Benchmark Types¶
CCOBRA offers three types of benchmarks, prediction
, adaption
and
coverage
, where each allows to evaluate different aspects of the
predictive capabilities of a model.
Benchmark Type |
Description |
---|---|
|
Only pre-training, models may not adjust during prediction phase. |
|
Pre-training and the possibility to adjust after each prediction. |
|
The full participant data is given to the model before the prediction phase starts. |
Prediction Setting¶
In the prediction
setting, CCOBRA provides training data to the models
before the prediction phase begins. The models are then evaluated on the test
data, without the possibility to re-adjust their parameterization. The setting
can be used to evaluate models developed with population data in mind to models
focussing on individual reasoners.
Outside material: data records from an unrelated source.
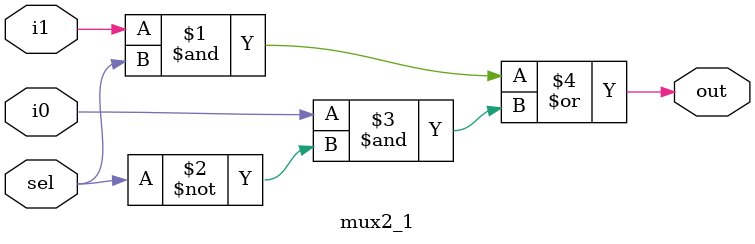
<source format=sv>
module mux2_1 (
  output logic out
  ,input  logic i0, i1, sel
  );

  assign out = (i1 & sel) | (i0 & ~sel);
endmodule  // mux2_1
</source>
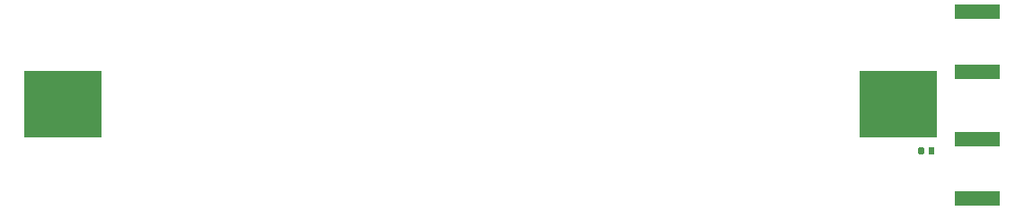
<source format=gbr>
G04 #@! TF.GenerationSoftware,KiCad,Pcbnew,(5.1.5)-3*
G04 #@! TF.CreationDate,2020-05-16T21:03:05+05:30*
G04 #@! TF.ProjectId,ArmTrax,41726d54-7261-4782-9e6b-696361645f70,rev?*
G04 #@! TF.SameCoordinates,Original*
G04 #@! TF.FileFunction,Paste,Bot*
G04 #@! TF.FilePolarity,Positive*
%FSLAX46Y46*%
G04 Gerber Fmt 4.6, Leading zero omitted, Abs format (unit mm)*
G04 Created by KiCad (PCBNEW (5.1.5)-3) date 2020-05-16 21:03:05*
%MOMM*%
%LPD*%
G04 APERTURE LIST*
%ADD10R,7.340000X6.350000*%
%ADD11C,0.100000*%
%ADD12R,4.200000X1.350000*%
G04 APERTURE END LIST*
D10*
X143130000Y-63600000D03*
X64470000Y-63600000D03*
D11*
G36*
X145491958Y-67680710D02*
G01*
X145506276Y-67682834D01*
X145520317Y-67686351D01*
X145533946Y-67691228D01*
X145547031Y-67697417D01*
X145559447Y-67704858D01*
X145571073Y-67713481D01*
X145581798Y-67723202D01*
X145591519Y-67733927D01*
X145600142Y-67745553D01*
X145607583Y-67757969D01*
X145613772Y-67771054D01*
X145618649Y-67784683D01*
X145622166Y-67798724D01*
X145624290Y-67813042D01*
X145625000Y-67827500D01*
X145625000Y-68172500D01*
X145624290Y-68186958D01*
X145622166Y-68201276D01*
X145618649Y-68215317D01*
X145613772Y-68228946D01*
X145607583Y-68242031D01*
X145600142Y-68254447D01*
X145591519Y-68266073D01*
X145581798Y-68276798D01*
X145571073Y-68286519D01*
X145559447Y-68295142D01*
X145547031Y-68302583D01*
X145533946Y-68308772D01*
X145520317Y-68313649D01*
X145506276Y-68317166D01*
X145491958Y-68319290D01*
X145477500Y-68320000D01*
X145182500Y-68320000D01*
X145168042Y-68319290D01*
X145153724Y-68317166D01*
X145139683Y-68313649D01*
X145126054Y-68308772D01*
X145112969Y-68302583D01*
X145100553Y-68295142D01*
X145088927Y-68286519D01*
X145078202Y-68276798D01*
X145068481Y-68266073D01*
X145059858Y-68254447D01*
X145052417Y-68242031D01*
X145046228Y-68228946D01*
X145041351Y-68215317D01*
X145037834Y-68201276D01*
X145035710Y-68186958D01*
X145035000Y-68172500D01*
X145035000Y-67827500D01*
X145035710Y-67813042D01*
X145037834Y-67798724D01*
X145041351Y-67784683D01*
X145046228Y-67771054D01*
X145052417Y-67757969D01*
X145059858Y-67745553D01*
X145068481Y-67733927D01*
X145078202Y-67723202D01*
X145088927Y-67713481D01*
X145100553Y-67704858D01*
X145112969Y-67697417D01*
X145126054Y-67691228D01*
X145139683Y-67686351D01*
X145153724Y-67682834D01*
X145168042Y-67680710D01*
X145182500Y-67680000D01*
X145477500Y-67680000D01*
X145491958Y-67680710D01*
G37*
G36*
X146461958Y-67680710D02*
G01*
X146476276Y-67682834D01*
X146490317Y-67686351D01*
X146503946Y-67691228D01*
X146517031Y-67697417D01*
X146529447Y-67704858D01*
X146541073Y-67713481D01*
X146551798Y-67723202D01*
X146561519Y-67733927D01*
X146570142Y-67745553D01*
X146577583Y-67757969D01*
X146583772Y-67771054D01*
X146588649Y-67784683D01*
X146592166Y-67798724D01*
X146594290Y-67813042D01*
X146595000Y-67827500D01*
X146595000Y-68172500D01*
X146594290Y-68186958D01*
X146592166Y-68201276D01*
X146588649Y-68215317D01*
X146583772Y-68228946D01*
X146577583Y-68242031D01*
X146570142Y-68254447D01*
X146561519Y-68266073D01*
X146551798Y-68276798D01*
X146541073Y-68286519D01*
X146529447Y-68295142D01*
X146517031Y-68302583D01*
X146503946Y-68308772D01*
X146490317Y-68313649D01*
X146476276Y-68317166D01*
X146461958Y-68319290D01*
X146447500Y-68320000D01*
X146152500Y-68320000D01*
X146138042Y-68319290D01*
X146123724Y-68317166D01*
X146109683Y-68313649D01*
X146096054Y-68308772D01*
X146082969Y-68302583D01*
X146070553Y-68295142D01*
X146058927Y-68286519D01*
X146048202Y-68276798D01*
X146038481Y-68266073D01*
X146029858Y-68254447D01*
X146022417Y-68242031D01*
X146016228Y-68228946D01*
X146011351Y-68215317D01*
X146007834Y-68201276D01*
X146005710Y-68186958D01*
X146005000Y-68172500D01*
X146005000Y-67827500D01*
X146005710Y-67813042D01*
X146007834Y-67798724D01*
X146011351Y-67784683D01*
X146016228Y-67771054D01*
X146022417Y-67757969D01*
X146029858Y-67745553D01*
X146038481Y-67733927D01*
X146048202Y-67723202D01*
X146058927Y-67713481D01*
X146070553Y-67704858D01*
X146082969Y-67697417D01*
X146096054Y-67691228D01*
X146109683Y-67686351D01*
X146123724Y-67682834D01*
X146138042Y-67680710D01*
X146152500Y-67680000D01*
X146447500Y-67680000D01*
X146461958Y-67680710D01*
G37*
D12*
X150600000Y-54875000D03*
X150600000Y-60525000D03*
X150600000Y-66875000D03*
X150600000Y-72525000D03*
M02*

</source>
While we strongly encourage to create models
with individual participants in mind, most existing models are still based on
population data. Therefore, it can be important to compare individualized
models to the existing population-based models. Using the prediction
setting allows this without putting population-based models at an unfair
disadvantage due to their incapability to account for individual data.
Adaption Setting¶
in the adaption
setting, CCOBRA provides all available training data to the
models (as in the prediction
setting). Additionally, models are expected to
adjust their parameterization after each prediction. Therefore, CCOBRA calls
the adapt
function of the model after each call of predict
, providing
the model with the response that the participant gave to the last task. This
allows models to further adapt to the specific individual reasoner at hand over
time. However, the interpretation of the performance is more complicated as for
the other settings. The performance of a model in this setting does not only
depend on it’s ability to represent the respective participant, but also
measures how efficiently it uses the given information.
Coverage Setting¶
The coverage
setting is used to evaluate the general ability of a model to
account for individual data. When using this setting, CCOBRA provides models
with the test data of a participant using the pre_train_person
function,
before the respective participant has to be predicted. Therefore, models should
in theory be able to perfectly predict the responses, as they would just need
to replicate the training data. For this reason, models relying on storing the
training data (e.g., the
MFA model),
should not be evaluated using this setting. However, as cognitive models
usually only use a small number of meaningful parameters, they might not be
able to represent the participant perfectly in their parameter space. The
results of this setting should thus be interpreted as a measure for the
ability of a model to represent an individual participant.